Y el brujo a esto, que tanto habrá de costar y que a él le da igual, así se quede el monstruo en el camino hasta el día del juicio. Y el comandante a esto que tanta tela no paga, que mejor se aguanta y espera hasta que el bicho de por sí se vaya. Y el brujo le contesta que el bicho no se va puesto que tiene hambre y está rabioso. Y si se fuera, pues pronto volvería, pues éstos son sus tero... terote... teritor...

—¡Jodio mocoso, no farfulles! —se enfadó el viejecillo irónico, intentando sin éxito visible limpiarse las narices con los dedos entre los que, al mismo tiempo, sujetaba las riendas—. ¡Pos venga, di cómo fue!

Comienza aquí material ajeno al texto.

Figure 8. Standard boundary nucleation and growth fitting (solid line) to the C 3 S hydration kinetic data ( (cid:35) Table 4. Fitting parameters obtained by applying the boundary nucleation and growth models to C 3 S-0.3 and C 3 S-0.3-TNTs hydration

—¡Pues si ya hablo! Dijo así el brujo: si no se va el monstruo, entonces se pasará toda la noche comiéndose al caballero muerto, poquino a poquino, pues un caballero dentro de su armadura es difícil de sacar de dentro della. A esto que se vinieron los mercaderes y venga a porfiar de convencer al brujo, por unas u otras, de que harían una colecta y le darían cien coronas.

Y el brujo que aquesta bestia nómbrase mantícora y es muy periculosa, por lo que las cien coronas se las pueden meter por el culo, que él no se va a jugar el pescuezo. Y a esto el comandante que se botó y dijo que aquélla era la tarea de los brujos y de los perros, el jugarse el pescuezo, lo mismo que la del culo es cagar. Y los mercaderes, a lo visto medrosos de que el brujo se enojara y pusiera pies en polvorosa, pues accedieron a las ciento cincuenta.